— START Data to process —
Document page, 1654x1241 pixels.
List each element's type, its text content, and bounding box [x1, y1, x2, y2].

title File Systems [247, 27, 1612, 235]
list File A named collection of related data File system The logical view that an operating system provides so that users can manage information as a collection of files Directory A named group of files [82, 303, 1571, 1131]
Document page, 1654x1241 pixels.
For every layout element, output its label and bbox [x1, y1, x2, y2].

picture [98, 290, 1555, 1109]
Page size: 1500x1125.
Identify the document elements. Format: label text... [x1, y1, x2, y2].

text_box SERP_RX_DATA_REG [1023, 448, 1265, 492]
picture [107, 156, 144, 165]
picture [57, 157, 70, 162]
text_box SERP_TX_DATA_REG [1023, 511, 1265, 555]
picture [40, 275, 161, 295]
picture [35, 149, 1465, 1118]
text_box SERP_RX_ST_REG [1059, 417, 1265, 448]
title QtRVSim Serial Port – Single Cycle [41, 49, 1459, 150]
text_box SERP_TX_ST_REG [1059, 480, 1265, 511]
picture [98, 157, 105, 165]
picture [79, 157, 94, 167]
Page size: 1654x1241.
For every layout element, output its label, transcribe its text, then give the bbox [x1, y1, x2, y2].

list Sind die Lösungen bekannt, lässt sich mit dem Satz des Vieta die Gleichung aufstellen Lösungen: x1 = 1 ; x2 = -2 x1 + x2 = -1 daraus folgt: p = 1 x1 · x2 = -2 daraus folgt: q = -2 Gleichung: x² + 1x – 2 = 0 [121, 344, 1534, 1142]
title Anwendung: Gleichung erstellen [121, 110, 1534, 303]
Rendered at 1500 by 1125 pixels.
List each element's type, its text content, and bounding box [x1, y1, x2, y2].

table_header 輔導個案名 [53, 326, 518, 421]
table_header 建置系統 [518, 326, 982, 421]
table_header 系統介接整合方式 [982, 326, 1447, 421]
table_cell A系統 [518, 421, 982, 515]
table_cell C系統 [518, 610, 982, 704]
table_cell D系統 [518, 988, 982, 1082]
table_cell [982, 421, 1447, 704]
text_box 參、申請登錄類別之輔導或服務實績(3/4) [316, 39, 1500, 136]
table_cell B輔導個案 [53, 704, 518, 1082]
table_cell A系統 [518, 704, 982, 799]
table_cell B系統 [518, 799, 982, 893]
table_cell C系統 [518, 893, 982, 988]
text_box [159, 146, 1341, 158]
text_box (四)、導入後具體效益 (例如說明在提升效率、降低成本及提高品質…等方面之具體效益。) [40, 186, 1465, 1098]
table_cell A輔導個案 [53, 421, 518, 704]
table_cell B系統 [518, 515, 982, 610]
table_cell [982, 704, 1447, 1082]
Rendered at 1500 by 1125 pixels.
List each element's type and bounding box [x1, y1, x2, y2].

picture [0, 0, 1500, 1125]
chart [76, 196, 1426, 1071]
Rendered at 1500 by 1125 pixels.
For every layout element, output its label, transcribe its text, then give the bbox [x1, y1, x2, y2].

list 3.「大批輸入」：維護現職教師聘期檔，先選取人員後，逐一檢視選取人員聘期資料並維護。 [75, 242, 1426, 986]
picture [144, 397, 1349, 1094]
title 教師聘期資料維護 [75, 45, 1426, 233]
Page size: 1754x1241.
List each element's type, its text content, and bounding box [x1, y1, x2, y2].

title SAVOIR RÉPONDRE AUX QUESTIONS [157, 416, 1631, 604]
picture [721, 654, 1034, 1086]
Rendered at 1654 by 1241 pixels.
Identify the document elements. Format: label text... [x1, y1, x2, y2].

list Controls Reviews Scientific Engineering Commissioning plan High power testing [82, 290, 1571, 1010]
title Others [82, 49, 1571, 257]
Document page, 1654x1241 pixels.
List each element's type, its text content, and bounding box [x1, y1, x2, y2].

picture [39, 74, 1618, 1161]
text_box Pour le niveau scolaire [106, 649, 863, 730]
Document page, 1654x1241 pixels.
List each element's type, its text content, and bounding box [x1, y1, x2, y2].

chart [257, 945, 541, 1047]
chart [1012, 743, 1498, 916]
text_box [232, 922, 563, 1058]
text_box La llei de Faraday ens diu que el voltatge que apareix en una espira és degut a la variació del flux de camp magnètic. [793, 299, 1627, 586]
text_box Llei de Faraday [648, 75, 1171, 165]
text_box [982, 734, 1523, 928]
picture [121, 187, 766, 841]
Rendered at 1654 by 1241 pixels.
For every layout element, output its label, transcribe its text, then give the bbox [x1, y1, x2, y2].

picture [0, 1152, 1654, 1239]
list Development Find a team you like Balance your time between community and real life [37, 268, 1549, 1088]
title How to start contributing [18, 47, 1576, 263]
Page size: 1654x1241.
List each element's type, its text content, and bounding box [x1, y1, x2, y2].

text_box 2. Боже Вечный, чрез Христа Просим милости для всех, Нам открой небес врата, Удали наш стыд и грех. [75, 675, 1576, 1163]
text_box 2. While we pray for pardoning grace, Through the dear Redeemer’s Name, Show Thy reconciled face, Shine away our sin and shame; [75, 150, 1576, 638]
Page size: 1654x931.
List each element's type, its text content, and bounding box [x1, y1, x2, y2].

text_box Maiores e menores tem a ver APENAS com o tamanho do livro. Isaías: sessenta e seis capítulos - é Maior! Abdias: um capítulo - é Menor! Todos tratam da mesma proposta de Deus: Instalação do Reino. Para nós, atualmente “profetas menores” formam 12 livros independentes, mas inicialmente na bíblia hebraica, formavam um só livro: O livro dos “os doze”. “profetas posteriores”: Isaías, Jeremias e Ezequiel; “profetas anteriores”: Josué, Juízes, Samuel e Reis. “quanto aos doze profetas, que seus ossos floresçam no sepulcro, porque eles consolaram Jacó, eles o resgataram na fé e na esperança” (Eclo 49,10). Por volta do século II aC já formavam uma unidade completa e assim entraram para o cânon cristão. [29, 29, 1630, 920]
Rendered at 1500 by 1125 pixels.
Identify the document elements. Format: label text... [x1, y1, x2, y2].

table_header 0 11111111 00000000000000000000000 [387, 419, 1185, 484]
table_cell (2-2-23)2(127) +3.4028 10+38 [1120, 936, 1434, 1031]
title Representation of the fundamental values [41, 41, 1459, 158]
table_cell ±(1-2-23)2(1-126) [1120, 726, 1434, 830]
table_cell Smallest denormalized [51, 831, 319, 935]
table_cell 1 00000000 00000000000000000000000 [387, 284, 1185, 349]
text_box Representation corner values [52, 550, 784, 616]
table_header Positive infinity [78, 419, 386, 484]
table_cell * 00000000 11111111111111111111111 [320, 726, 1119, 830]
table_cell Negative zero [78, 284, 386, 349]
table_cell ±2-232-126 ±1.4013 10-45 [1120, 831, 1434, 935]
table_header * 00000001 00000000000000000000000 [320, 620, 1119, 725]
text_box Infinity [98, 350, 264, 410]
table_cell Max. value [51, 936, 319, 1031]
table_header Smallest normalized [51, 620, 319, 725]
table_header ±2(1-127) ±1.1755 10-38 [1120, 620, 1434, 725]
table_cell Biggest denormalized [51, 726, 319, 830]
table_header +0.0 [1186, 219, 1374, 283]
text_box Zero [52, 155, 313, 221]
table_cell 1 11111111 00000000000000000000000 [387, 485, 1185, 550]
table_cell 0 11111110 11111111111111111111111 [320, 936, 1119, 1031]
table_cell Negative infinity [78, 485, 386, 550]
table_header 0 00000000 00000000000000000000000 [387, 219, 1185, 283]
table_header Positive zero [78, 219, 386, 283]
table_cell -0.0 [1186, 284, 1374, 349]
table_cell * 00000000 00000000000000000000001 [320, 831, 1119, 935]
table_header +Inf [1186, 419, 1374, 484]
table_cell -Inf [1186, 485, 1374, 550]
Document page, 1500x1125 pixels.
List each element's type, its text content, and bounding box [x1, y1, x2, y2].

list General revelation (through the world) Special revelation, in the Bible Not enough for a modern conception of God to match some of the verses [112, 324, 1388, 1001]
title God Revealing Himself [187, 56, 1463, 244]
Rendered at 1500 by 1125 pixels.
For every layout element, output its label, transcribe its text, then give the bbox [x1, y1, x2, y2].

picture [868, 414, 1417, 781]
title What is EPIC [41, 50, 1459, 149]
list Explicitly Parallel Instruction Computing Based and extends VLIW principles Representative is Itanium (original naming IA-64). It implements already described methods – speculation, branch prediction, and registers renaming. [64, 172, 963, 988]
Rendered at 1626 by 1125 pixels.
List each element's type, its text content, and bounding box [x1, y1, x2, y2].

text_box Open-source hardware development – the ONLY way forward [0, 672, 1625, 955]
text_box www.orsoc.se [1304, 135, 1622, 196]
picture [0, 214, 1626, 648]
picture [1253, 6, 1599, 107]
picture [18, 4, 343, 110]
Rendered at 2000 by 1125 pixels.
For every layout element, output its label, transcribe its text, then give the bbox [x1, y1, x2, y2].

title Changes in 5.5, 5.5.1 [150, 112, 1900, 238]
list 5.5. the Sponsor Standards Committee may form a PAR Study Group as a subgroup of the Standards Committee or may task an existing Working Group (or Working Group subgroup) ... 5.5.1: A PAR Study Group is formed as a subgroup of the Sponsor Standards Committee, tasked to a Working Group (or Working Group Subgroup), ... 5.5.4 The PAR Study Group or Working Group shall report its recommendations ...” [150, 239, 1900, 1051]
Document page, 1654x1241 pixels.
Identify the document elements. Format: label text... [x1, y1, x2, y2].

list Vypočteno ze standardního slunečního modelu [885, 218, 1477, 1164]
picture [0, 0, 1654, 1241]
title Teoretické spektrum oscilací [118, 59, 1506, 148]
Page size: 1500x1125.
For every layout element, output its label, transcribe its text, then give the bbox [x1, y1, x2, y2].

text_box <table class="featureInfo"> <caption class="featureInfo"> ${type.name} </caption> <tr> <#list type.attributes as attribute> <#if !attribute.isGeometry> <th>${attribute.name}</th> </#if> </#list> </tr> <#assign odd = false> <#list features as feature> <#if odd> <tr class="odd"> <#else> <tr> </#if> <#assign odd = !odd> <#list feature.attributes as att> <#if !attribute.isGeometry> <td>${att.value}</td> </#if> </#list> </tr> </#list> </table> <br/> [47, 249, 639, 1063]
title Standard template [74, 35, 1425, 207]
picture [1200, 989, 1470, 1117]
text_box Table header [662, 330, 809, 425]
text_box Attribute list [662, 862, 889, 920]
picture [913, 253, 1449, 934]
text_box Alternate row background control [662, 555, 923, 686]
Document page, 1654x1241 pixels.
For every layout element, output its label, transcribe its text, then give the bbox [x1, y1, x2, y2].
— END Data to process —
**What is asked**
Repeat the stretch of the entries from the line containing "Page size: 1754x1241." through the line containing "picture [721, 654, 1034, 1086]", both included, and nothing else.

**Task output**
Page size: 1754x1241.
List each element's type, its text content, and bounding box [x1, y1, x2, y2].

title SAVOIR RÉPONDRE AUX QUESTIONS [157, 416, 1631, 604]
picture [721, 654, 1034, 1086]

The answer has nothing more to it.